┌──
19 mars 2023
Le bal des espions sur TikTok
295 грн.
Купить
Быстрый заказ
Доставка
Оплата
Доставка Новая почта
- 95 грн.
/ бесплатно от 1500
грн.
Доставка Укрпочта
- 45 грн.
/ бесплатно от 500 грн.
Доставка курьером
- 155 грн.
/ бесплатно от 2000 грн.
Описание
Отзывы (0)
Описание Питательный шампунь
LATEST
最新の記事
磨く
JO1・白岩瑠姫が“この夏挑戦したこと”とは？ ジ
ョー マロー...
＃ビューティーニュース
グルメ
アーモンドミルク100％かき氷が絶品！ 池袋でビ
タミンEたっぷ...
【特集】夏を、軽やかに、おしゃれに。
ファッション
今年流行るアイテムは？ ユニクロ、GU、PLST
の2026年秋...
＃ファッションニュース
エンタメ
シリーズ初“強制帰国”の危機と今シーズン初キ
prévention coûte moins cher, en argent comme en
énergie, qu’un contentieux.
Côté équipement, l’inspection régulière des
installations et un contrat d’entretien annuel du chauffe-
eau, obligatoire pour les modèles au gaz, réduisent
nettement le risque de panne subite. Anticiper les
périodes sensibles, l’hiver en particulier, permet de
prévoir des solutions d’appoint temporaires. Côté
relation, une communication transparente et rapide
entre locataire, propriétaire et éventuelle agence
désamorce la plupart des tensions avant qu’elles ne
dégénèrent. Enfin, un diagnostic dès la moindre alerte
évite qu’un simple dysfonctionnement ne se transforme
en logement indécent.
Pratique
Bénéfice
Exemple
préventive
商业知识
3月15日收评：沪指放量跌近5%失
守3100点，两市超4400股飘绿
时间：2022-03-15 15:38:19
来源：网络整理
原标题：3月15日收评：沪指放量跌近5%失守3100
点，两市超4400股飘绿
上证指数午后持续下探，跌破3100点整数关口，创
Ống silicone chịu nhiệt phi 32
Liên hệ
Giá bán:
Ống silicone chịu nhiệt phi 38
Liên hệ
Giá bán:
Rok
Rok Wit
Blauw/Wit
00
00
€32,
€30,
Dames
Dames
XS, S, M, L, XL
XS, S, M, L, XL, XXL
└──
§ What needs to be done:
All entries are to be repeated exactly and completely.

§ Answer to this problem:
19 mars 2023
Le bal des espions sur TikTok
295 грн.
Купить
Быстрый заказ
Доставка
Оплата
Доставка Новая почта
- 95 грн.
/ бесплатно от 1500
грн.
Доставка Укрпочта
- 45 грн.
/ бесплатно от 500 грн.
Доставка курьером
- 155 грн.
/ бесплатно от 2000 грн.
Описание
Отзывы (0)
Описание Питательный шампунь
LATEST
最新の記事
磨く
JO1・白岩瑠姫が“この夏挑戦したこと”とは？ ジ
ョー マロー...
＃ビューティーニュース
グルメ
アーモンドミルク100％かき氷が絶品！ 池袋でビ
タミンEたっぷ...
【特集】夏を、軽やかに、おしゃれに。
ファッション
今年流行るアイテムは？ ユニクロ、GU、PLST
の2026年秋...
＃ファッションニュース
エンタメ
シリーズ初“強制帰国”の危機と今シーズン初キ
prévention coûte moins cher, en argent comme en
énergie, qu’un contentieux.
Côté équipement, l’inspection régulière des
installations et un contrat d’entretien annuel du chauffe-
eau, obligatoire pour les modèles au gaz, réduisent
nettement le risque de panne subite. Anticiper les
périodes sensibles, l’hiver en particulier, permet de
prévoir des solutions d’appoint temporaires. Côté
relation, une communication transparente et rapide
entre locataire, propriétaire et éventuelle agence
désamorce la plupart des tensions avant qu’elles ne
dégénèrent. Enfin, un diagnostic dès la moindre alerte
évite qu’un simple dysfonctionnement ne se transforme
en logement indécent.
Pratique
Bénéfice
Exemple
préventive
商业知识
3月15日收评：沪指放量跌近5%失
守3100点，两市超4400股飘绿
时间：2022-03-15 15:38:19
来源：网络整理
原标题：3月15日收评：沪指放量跌近5%失守3100
点，两市超4400股飘绿
上证指数午后持续下探，跌破3100点整数关口，创
Ống silicone chịu nhiệt phi 32
Liên hệ
Giá bán:
Ống silicone chịu nhiệt phi 38
Liên hệ
Giá bán:
Rok
Rok Wit
Blauw/Wit
00
00
€32,
€30,
Dames
Dames
XS, S, M, L, XL
XS, S, M, L, XL, XXL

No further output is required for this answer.